NDIS fraud: Hundreds ordered to repay millions in disability claims
NDIS fraudsters have been caught claiming everything from mortgage payments to 400 years' worth of medical supplies in a nationwide crackdown on scheme rorts.
A National Disability Insurance Scheme participant who splurged more than $100,000 of their government funds on a vehicle, a massage chair, solar panels, and even mortgage payments is now among hundreds of people being ordered to pay back money.
In another case, a registered NDIS plan manager – who was meant to help participants manage their funding and invoices – instead made false claims against his clients’ plans to the tune of $700,000.
And in yet a further incident, an unregistered provider claimed $200,000 worth of products, a supply that would have lasted 400 years.
The real-life examples reveal some of the ways people are abusing the $1 billion a week disability scheme, which is meant to support people with severe and permanent disabilities.
Last year the former NDIS Minister Bill Shorten released a list of items and services – including prostitutes, alcohol and illegal drugs – that could not be claimed on the NDIS.
This masthead recently revealed how almost 300 booze claims, worth at least $46,000, were paid via the NDIS in just 12 months.
The Albanese government has invested millions of dollars in fraud detection after estimates suggested up to five per cent of the budget could be for illegal, fake or mistaken claims.
However, the National Disability Insurance Agency (NDIA), running the scheme, had to apologise last month after a review revealed it had wrongly demanded money be repaid from more than 100 people with a disability.
“The NDIA considered all factors relevant to the issuing of debts, and where there were problems including poor process, lack of evidence and natural justice, legal deficiencies and poor communications, debts have been revoked,” it said in a statement.
“The agency has apologised for any distress caused.”
In a review of 475 participant debts, issued between 2017 and early 2024, 115 – or about a quarter – were revoked.
In most cases, no money was paid by the participant and the debt was extinguished and removed from client records.
But there were 26 cases – amounting to a total of $145,000 in paid debt and interest – that the agency had to pay back.
There are two more participants eligible for a refund and the NDIA is engaging with them or their families.
Some 387 provider debts are still being reviewed with refunds expected to be paid to less than 60 providers. The agency is currently working on contacting all affected providers.
The agency released a statement to say the claims were not created by an automated system, like the ‘robodebt’ scandal, where half a million inaccurate Centrelink debts were raised through a method of ‘income averaging’, which has since been ruled unlawful.
Instead, it said the errors were the result of poor processes and human error.
New laws introduced in 2024 give the agency the ability to take into account a person’s disability when considering waiving a debt.
The government is under pressure to reduce growth in the scheme.
Last month, Health and Disability Minister Mark Butler announced cost-cutting measures that see children with milder disabilities and autism diverted into a new community-based set of programs under the banner Thriving Kids, which will launch in July next year.
EXAMPLES OF BAD CLAIMS
● Participant ordered to repay $130,000 for three claims they had claimed inappropriately.
● Family member with unauthorised access ordered repay $75,000 for claims made against an NDIS plan while a participant was incarcerated. Evidence showed the participant could not have received the claimed supports. An investigation confirmed that a family member had falsely lodged and claimed payments to purchase lifestyle products.
● Participant ordered to repay $109,000 claimed for vehicle, massage chair, solar systems and mortgage repayments, including claims by family member ABNs. Actions are proceeding against the family members with the ABN that made the claims.

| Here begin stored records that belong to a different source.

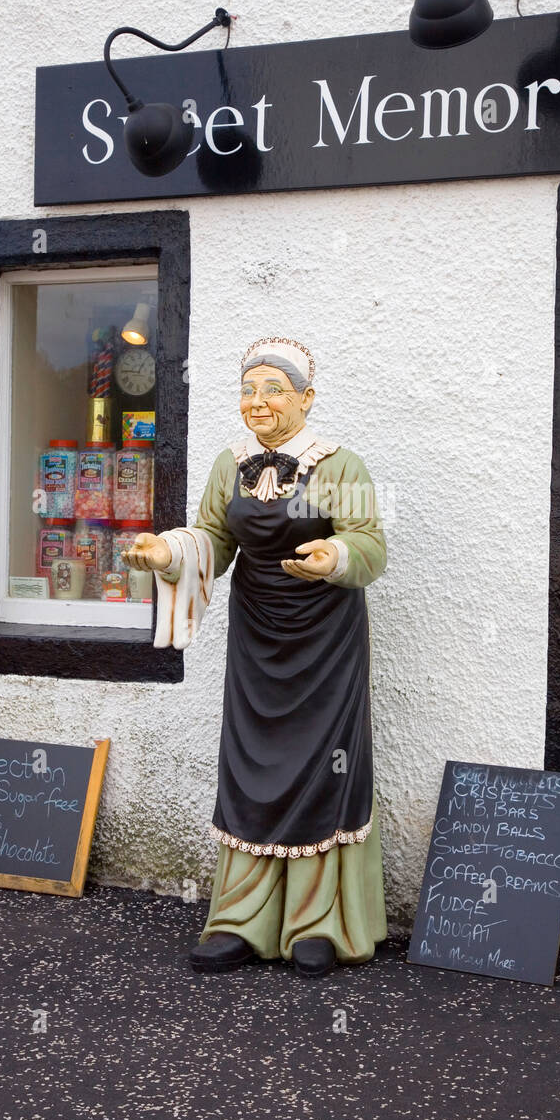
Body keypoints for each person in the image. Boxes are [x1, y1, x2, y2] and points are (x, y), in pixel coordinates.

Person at [124, 337, 387, 977]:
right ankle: (239, 919)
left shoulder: (340, 464)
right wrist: (167, 554)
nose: (259, 401)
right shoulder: (229, 463)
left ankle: (317, 924)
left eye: (274, 389)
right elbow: (213, 538)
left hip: (324, 640)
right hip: (257, 635)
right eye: (249, 389)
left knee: (322, 767)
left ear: (305, 397)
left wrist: (334, 556)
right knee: (252, 764)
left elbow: (369, 544)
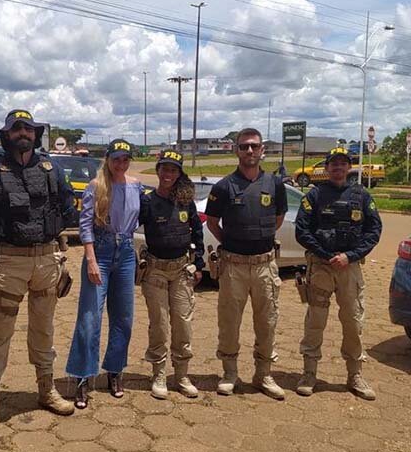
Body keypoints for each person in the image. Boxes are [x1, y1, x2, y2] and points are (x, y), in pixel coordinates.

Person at [0, 109, 77, 438]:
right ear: (7, 134)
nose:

● Unregistered provider (also a participant) ordered to repay $350,000 in claims for services they didn’t provide. This provider was also a NDIS participant. As a provider, they also made claims against their own plan.
● Unregistered provider ordered to repay $30,000 for mental health, social work and counselling services which required specific qualifications. An investigation proved that the provider was delivering services by staff who were either not qualified or whose qualifications were fraudulently obtained.
● Unregistered provider ordered to repay $205,000 for consumable products, such as personal protective equipment, at quantities significantly above what was supplied to participants.
An investigation proved that the provider submitted claims for consumable products which would equate to a 400-year supply if the products were used in line with the manufacturers’ recommended use by date/replacement cycle.
● Registered provider (Plan Manager) ordered to repay $700,000 for claims against participant plans. An investigation established that some claimed funds were not being used for NDIS purposes or for participants supports.
● Registered provider ordered to repay $225,000 for claims from multiple participant plans.
We found that the provider made claims for maintenance of assistive technology products which were completely unrelated to the participants disability or care requirements.